* _Exercise requirements_:
Update the text of the material below by replacing each "хуторе" with "селе" and keeping everything else unchanged. Omit the pictures from your answer.

* _Input records_:
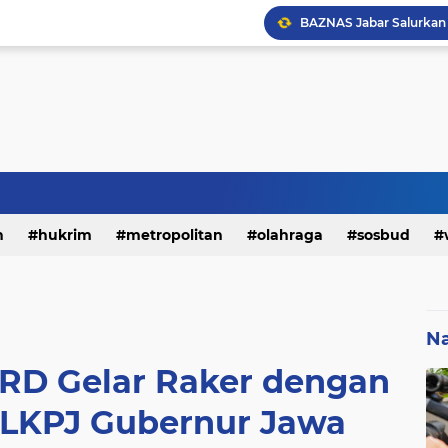
h
hukrim
metropolitan
olahraga
sosbud
Na
PRD Gelar Raker dengan
LKPJ Gubernur Jawa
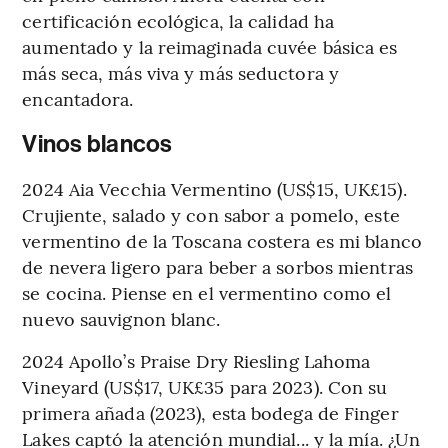
certificación ecológica, la calidad ha
aumentado y la reimaginada cuvée básica es
más seca, más viva y más seductora y
encantadora.
Vinos blancos
2024 Aia Vecchia Vermentino (US$15, UK£15).
Crujiente, salado y con sabor a pomelo, este
vermentino de la Toscana costera es mi blanco
de nevera ligero para beber a sorbos mientras
se cocina. Piense en el vermentino como el
nuevo sauvignon blanc.
2024 Apollo’s Praise Dry Riesling Lahoma
Vineyard (US$17, UK£35 para 2023). Con su
primera añada (2023), esta bodega de Finger
Lakes captó la atención mundial... y la mía. ¿Un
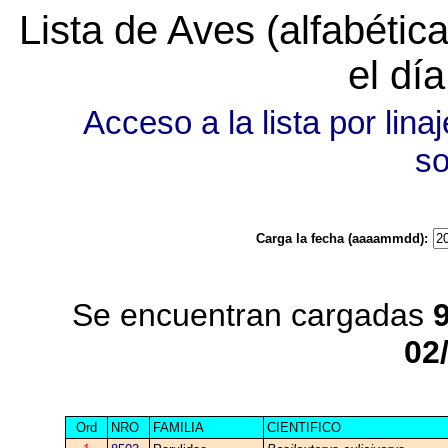
Lista de Aves (alfabéti
el dí
Acceso a la lista por linaj
s
Carga la fecha (aaaammdd):
Se encuentran cargadas
02
Ord
NRO
FAMILIA
CIENTIFICO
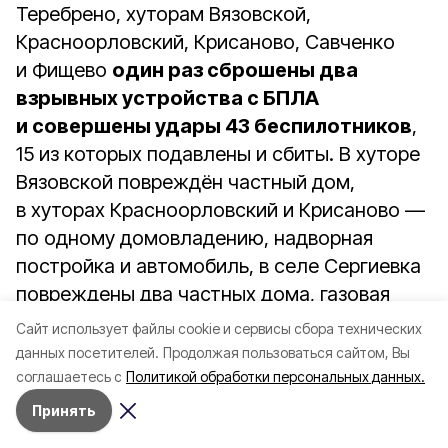
Теребрено, хуторам Вязовской,
Красноорловский, Крисаново, Савченко
и Фищево
один раз сброшены два
взрывных устройства с БПЛА
и совершены удары 43 беспилотников
,
15 из которых подавлены и сбиты. В хуторе
Вязовской повреждён частный дом,
в хуторах Красноорловский и Крисаново —
по одному домовладению, надворная
постройка и автомобиль, в селе Сергиевка
повреждены два частных дома, газовая
труба, автомобиль и сгорела хозпостройка,
Cайт использует файлы cookie и сервисы сбора технических
в посёлке Красная Яруга сгорел
данных посетителей.
Продолжая пользоваться сайтом, Вы
автомобиль, в хуторе Савченко
соглашаетесь с
Политикой обработки персональных данных.
повреждена хозпостройка, в хуторе
Принять
Фищево — частный дом, гараж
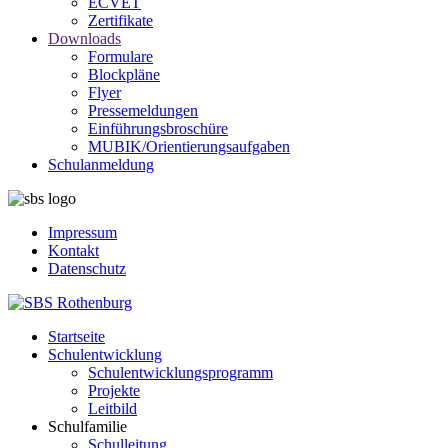
ECVET
Zertifikate
Downloads
Formulare
Blockpläne
Flyer
Pressemeldungen
Einführungsbroschüre
MUBIK/Orientierungsaufgaben
Schulanmeldung
Impressum
Kontakt
Datenschutz
Startseite
Schulentwicklung
Schulentwicklungsprogramm
Projekte
Leitbild
Schulfamilie
Schulleitung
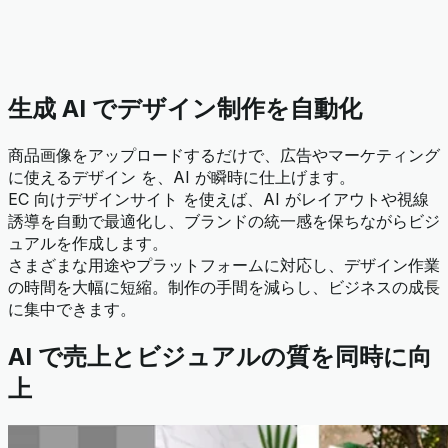
生成 AI でデザイン制作を自動化
商品画像をアップロードするだけで、広告やマーケティング
に使えるデザイン を、AI が瞬時に仕上げます。
EC 向けデザインサイト を使えば、AI がレイアウトや視線
誘導を自動で最適化し、ブランドの統一感を保ちながらビジ
ュアルを作成します。
さまざまな用途やプラットフォームに対応し、デザイン作業
の時間を大幅に短縮。制作の手間を減らし、ビジネスの成長
に集中できます。
AI で売上とビジュアルの質を同時に向
上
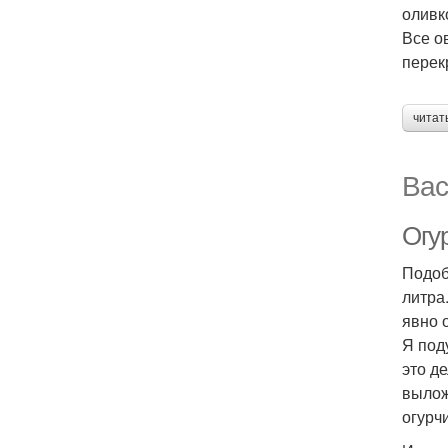
оливк
Все о
перек
читат
Вас
Огу
Подоб
литра
явно 
Я под
это д
вылож
огурч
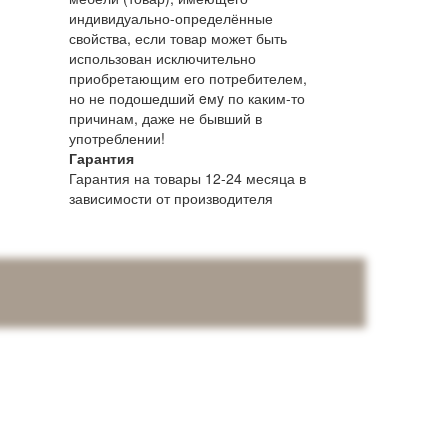
индивидуально-определённые
свойства, если товар может быть
использован исключительно
приобретающим его потребителем,
но не подошедший eмy по каким-то
причинам, даже не бывший в
употреблении!
Гарантия
Гарантия на товары 12-24 месяца в
зависимости от производителя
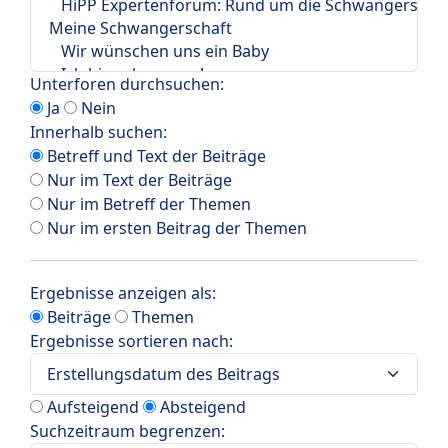
Unterforen durchsuchen:
Ja
Nein
Innerhalb suchen:
Betreff und Text der Beiträge
Nur im Text der Beiträge
Nur im Betreff der Themen
Nur im ersten Beitrag der Themen
Ergebnisse anzeigen als:
Beiträge
Themen
Ergebnisse sortieren nach:
Aufsteigend
Absteigend
Suchzeitraum begrenzen:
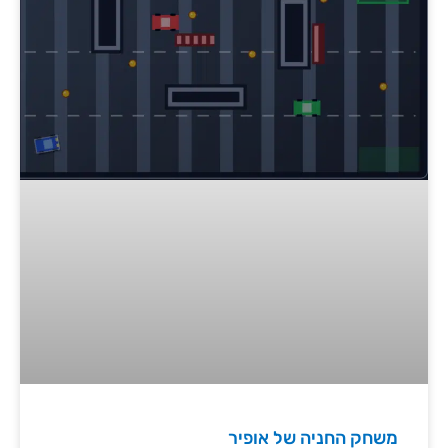
משחק החניה של אופיר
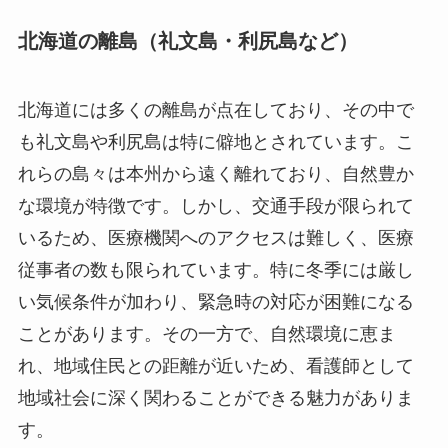
北海道の離島（礼文島・利尻島など）
北海道には多くの離島が点在しており、その中で
も礼文島や利尻島は特に僻地とされています。こ
れらの島々は本州から遠く離れており、自然豊か
な環境が特徴です。しかし、交通手段が限られて
いるため、医療機関へのアクセスは難しく、医療
従事者の数も限られています。特に冬季には厳し
い気候条件が加わり、緊急時の対応が困難になる
ことがあります。その一方で、自然環境に恵ま
れ、地域住民との距離が近いため、看護師として
地域社会に深く関わることができる魅力がありま
す。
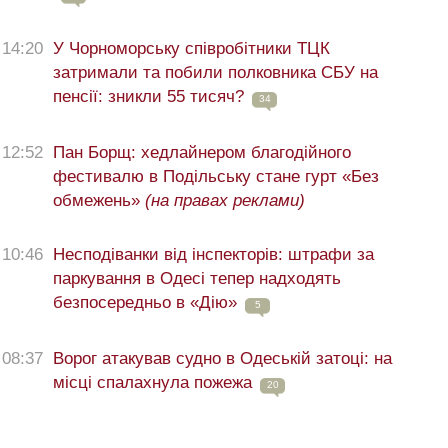
14:20
У Чорноморську співробітники ТЦК
затримали та побили полковника СБУ на
пенсії: зникли 55 тисяч?
34
12:52
Пан Борщ: хедлайнером благодійного
фестивалю в Подільську стане гурт «Без
обмежень»
(на правах реклами)
10:46
Несподіванки від інспекторів: штрафи за
паркування в Одесі тепер надходять
безпосередньо в «Дію»
5
08:37
Ворог атакував судно в Одеській затоці: на
місці спалахнула пожежа
20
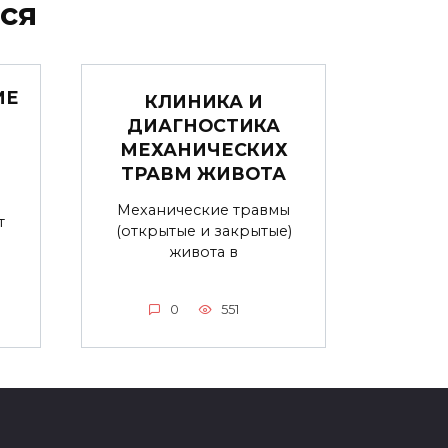
ся
ИЕ
КЛИНИКА И
ДИАГНОСТИКА
МЕХАНИЧЕСКИХ
ТРАВМ ЖИВОТА
Механические травмы
т
(открытые и закрытые)
живота в
0
551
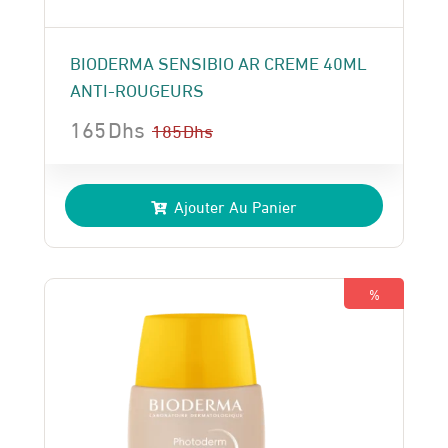
BIODERMA SENSIBIO AR CREME 40ML
ANTI-ROUGEURS
165
Dhs
185
Dhs
Le
Le
prix
prix
Ajouter Au Panier
initial
actuel
était :
est :
185 Dhs.
165 Dhs.
%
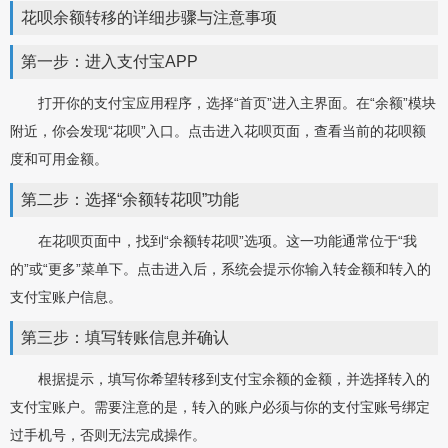
花呗余额转移的详细步骤与注意事项
第一步：进入支付宝APP
打开你的支付宝应用程序，选择“首页”进入主界面。在“余额”模块
附近，你会发现“花呗”入口。点击进入花呗页面，查看当前的花呗额
度和可用金额。
第二步：选择“余额转花呗”功能
在花呗页面中，找到“余额转花呗”选项。这一功能通常位于“我
的”或“更多”菜单下。点击进入后，系统会提示你输入转金额和转入的
支付宝账户信息。
第三步：填写转账信息并确认
根据提示，填写你希望转移到支付宝余额的金额，并选择转入的
支付宝账户。需要注意的是，转入的账户必须与你的支付宝账号绑定
过手机号，否则无法完成操作。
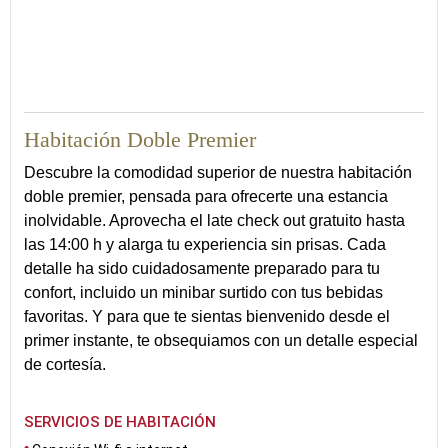
18
Habitación Doble Premier
Descubre la comodidad superior de nuestra habitación
doble premier, pensada para ofrecerte una estancia
inolvidable. Aprovecha el late check out gratuito hasta
las 14:00 h y alarga tu experiencia sin prisas. Cada
detalle ha sido cuidadosamente preparado para tu
confort, incluido un minibar surtido con tus bebidas
favoritas. Y para que te sientas bienvenido desde el
primer instante, te obsequiamos con un detalle especial
de cortesía.
SERVICIOS DE HABITACIÓN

* _Finished exercise_:
h
hukrim
metropolitan
olahraga
sosbud
Na
PRD Gelar Raker dengan
LKPJ Gubernur Jawa
certificación ecológica, la calidad ha
aumentado y la reimaginada cuvée básica es
más seca, más viva y más seductora y
encantadora.
Vinos blancos
2024 Aia Vecchia Vermentino (US$15, UK£15).
Crujiente, salado y con sabor a pomelo, este
vermentino de la Toscana costera es mi blanco
de nevera ligero para beber a sorbos mientras
se cocina. Piense en el vermentino como el
nuevo sauvignon blanc.
2024 Apollo’s Praise Dry Riesling Lahoma
Vineyard (US$17, UK£35 para 2023). Con su
primera añada (2023), esta bodega de Finger
Lakes captó la atención mundial... y la mía. ¿Un
Lista de Aves (alfabéti
el dí
Acceso a la lista por linaj
s
Carga la fecha (aaaammdd):
Se encuentran cargadas
02
Ord
NRO
FAMILIA
CIENTIFICO
Теребрено, хуторам Вязовской,
Красноорловский, Крисаново, Савченко
и Фищево
один раз сброшены два
взрывных устройства с БПЛА
и совершены удары 43 беспилотников
,
15 из которых подавлены и сбиты. В селе
Вязовской повреждён частный дом,
в хуторах Красноорловский и Крисаново —
по одному домовладению, надворная
постройка и автомобиль, в селе Сергиевка
повреждены два частных дома, газовая
труба, автомобиль и сгорела хозпостройка,
Cайт использует файлы cookie и сервисы сбора технических
в посёлке Красная Яруга сгорел
данных посетителей.
Продолжая пользоваться сайтом, Вы
автомобиль, в селе Савченко
соглашаетесь с
Политикой обработки персональных данных.
повреждена хозпостройка, в селе
Принять
Фищево — частный дом, гараж
ECVET
Zertifikate
Downloads
Formulare
Blockpläne
Flyer
Pressemeldungen
Einführungsbroschüre
MUBIK/Orientierungsaufgaben
Schulanmeldung
Impressum
Kontakt
Datenschutz
Startseite
Schulentwicklung
Schulentwicklungsprogramm
Projekte
Leitbild
Schulfamilie
Schulleitung
生成 AI でデザイン制作を自動化
商品画像をアップロードするだけで、広告やマーケティング
に使えるデザイン を、AI が瞬時に仕上げます。
EC 向けデザインサイト を使えば、AI がレイアウトや視線
誘導を自動で最適化し、ブランドの統一感を保ちながらビジ
ュアルを作成します。
さまざまな用途やプラットフォームに対応し、デザイン作業
の時間を大幅に短縮。制作の手間を減らし、ビジネスの成長
に集中できます。
AI で売上とビジュアルの質を同時に向
上
оливк
Все о
перек
читат
Вас
Огу
Подоб
литра
явно 
Я под
это д
вылож
огурч
индивидуально-определённые
свойства, если товар может быть
использован исключительно
приобретающим его потребителем,
но не подошедший eмy по каким-то
причинам, даже не бывший в
употреблении!
Гарантия
Гарантия на товары 12-24 месяца в
зависимости от производителя
Unterforen durchsuchen:
Ja
Nein
Innerhalb suchen:
Betreff und Text der Beiträge
Nur im Text der Beiträge
Nur im Betreff der Themen
Nur im ersten Beitrag der Themen
Ergebnisse anzeigen als:
Beiträge
Themen
Ergebnisse sortieren nach:
Aufsteigend
Absteigend
Suchzeitraum begrenzen:
משחק החניה של אופיר
北海道の離島（礼文島・利尻島など）
北海道には多くの離島が点在しており、その中で
も礼文島や利尻島は特に僻地とされています。こ
れらの島々は本州から遠く離れており、自然豊か
な環境が特徴です。しかし、交通手段が限られて
いるため、医療機関へのアクセスは難しく、医療
従事者の数も限られています。特に冬季には厳し
い気候条件が加わり、緊急時の対応が困難になる
ことがあります。その一方で、自然環境に恵ま
れ、地域住民との距離が近いため、看護師として
地域社会に深く関わることができる魅力がありま
す。
14:20
У Чорноморську співробітники ТЦК
затримали та побили полковника СБУ на
пенсії: зникли 55 тисяч?
34
12:52
Пан Борщ: хедлайнером благодійного
фестивалю в Подільську стане гурт «Без
обмежень»
(на правах реклами)
10:46
Несподіванки від інспекторів: штрафи за
паркування в Одесі тепер надходять
безпосередньо в «Дію»
5
08:37
Ворог атакував судно в Одеській затоці: на
місці спалахнула пожежа
20
ся
ИЕ
КЛИНИКА И
ДИАГНОСТИКА
МЕХАНИЧЕСКИХ
ТРАВМ ЖИВОТА
Механические травмы
т
(открытые и закрытые)
живота в
0
551
BIODERMA SENSIBIO AR CREME 40ML
ANTI-ROUGEURS
165
Dhs
185
Dhs
Le
Le
prix
prix
Ajouter Au Panier
initial
actuel
était :
est :
185 Dhs.
165 Dhs.
%
花呗余额转移的详细步骤与注意事项
第一步：进入支付宝APP
打开你的支付宝应用程序，选择“首页”进入主界面。在“余额”模块
附近，你会发现“花呗”入口。点击进入花呗页面，查看当前的花呗额
度和可用金额。
第二步：选择“余额转花呗”功能
在花呗页面中，找到“余额转花呗”选项。这一功能通常位于“我
的”或“更多”菜单下。点击进入后，系统会提示你输入转金额和转入的
支付宝账户信息。
第三步：填写转账信息并确认
根据提示，填写你希望转移到支付宝余额的金额，并选择转入的
支付宝账户。需要注意的是，转入的账户必须与你的支付宝账号绑定
过手机号，否则无法完成操作。
18
Habitación Doble Premier
Descubre la comodidad superior de nuestra habitación
doble premier, pensada para ofrecerte una estancia
inolvidable. Aprovecha el late check out gratuito hasta
las 14:00 h y alarga tu experiencia sin prisas. Cada
detalle ha sido cuidadosamente preparado para tu
confort, incluido un minibar surtido con tus bebidas
favoritas. Y para que te sientas bienvenido desde el
primer instante, te obsequiamos con un detalle especial
de cortesía.
SERVICIOS DE HABITACIÓN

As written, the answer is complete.